E' preparato miscelando della resina epossidica con delle speciali cariche, in questo caso delle microsfere di
vetro cavo (microballons).
Hanno l'aspetto di una polvere bianca finissima ed impalpabile e miscelandole con la resina si trasformano in
una "pappa" giallastra dalla consistenza cremosa, percio' tixotropica (non cola).
La percentuale resina/microsfere e' variabile ma non e' critica, per stuccature che richiedono una certa resistenza
meccanica si puo' miscelare una parte di resina e due di microsfere (misurate in volume).
Per stuccature leggere come quelle superficiali o riempitive si puo' aumentare il rapporto a 1 a 3 oppure 1 a 4.
Piu' e' alta la percentuale di microsfere piu' leggero e' lo stucco, ma le resistenza meccanica peggiora, occorre percio'
trovare il giusto compromesso. Una volta polimerizzato, questo stucco e' facilmente carteggiabile e la superficie
risulta molto levigata.
In certi punti, come ad esempio le attaccature delle superfici aerodinamiche, e' necessario abbondare con lo stucco
per raccordare l'angolo vivo ed ottenere un eccellente effetto estetico.

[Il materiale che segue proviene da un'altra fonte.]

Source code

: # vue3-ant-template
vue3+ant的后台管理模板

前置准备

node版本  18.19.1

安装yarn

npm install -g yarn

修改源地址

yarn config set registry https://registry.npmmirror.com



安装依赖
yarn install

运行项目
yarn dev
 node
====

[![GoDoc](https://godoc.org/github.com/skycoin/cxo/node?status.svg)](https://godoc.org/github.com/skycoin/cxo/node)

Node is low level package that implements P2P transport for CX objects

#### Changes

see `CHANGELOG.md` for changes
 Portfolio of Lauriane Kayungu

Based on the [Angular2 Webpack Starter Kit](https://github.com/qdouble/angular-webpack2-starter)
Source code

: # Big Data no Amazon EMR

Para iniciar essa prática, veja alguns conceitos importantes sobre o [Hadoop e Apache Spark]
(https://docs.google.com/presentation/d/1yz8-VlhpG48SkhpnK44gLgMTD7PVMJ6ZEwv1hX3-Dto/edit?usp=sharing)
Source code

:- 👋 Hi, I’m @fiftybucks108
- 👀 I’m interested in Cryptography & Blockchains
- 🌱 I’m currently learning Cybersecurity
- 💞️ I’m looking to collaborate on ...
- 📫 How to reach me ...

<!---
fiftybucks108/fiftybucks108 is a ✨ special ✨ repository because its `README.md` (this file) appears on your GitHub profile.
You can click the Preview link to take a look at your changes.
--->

Lo stucco va steso in modo regolare ed omogeneo su tutta la superficie in composito, in modo da ricoprire le cavita'
tipiche del tessuto. Per questa operazione e' necessaria una spatola in materiale flessibile, ottima anche una carta
di credito scaduta o un ritaglio di plastica.
Quando lo stucco e' indurito dev'essere accuratamente levigato con carta abrasiva di grana progressiva, iniziando
dalla 100 per finire con la 280, quest'ultima usata possibilmente insieme all'acqua.
Dopo la stuccatura e levigatura e' necessario applicare una o piu' mani di "fondo". Si tratta di una vernice spray opaca,
serve a creare uno spessore carteggiabile e a far aderire la verniciatura finale.
Per questa e' stata scelta una prima e seconda mano di smalto acrilico bianco opaco ed una terza mano di vernice trasparente
a due componenti (ISOFAN). Si ottiene cosi' una superficie lucida e brillante, molto resistente ai graffi ed alle intemperie.
Per le colorazioni ci si puo' sbizzarrire a volonta', tenendo conto che i colori accesi permettono una maggiore visibilita'
durante il lancio e i colori troppo scuri (nero o grigio antracite) tendono a far surriscaldare la cellula
quando e' esposta al sole per lungo tempo.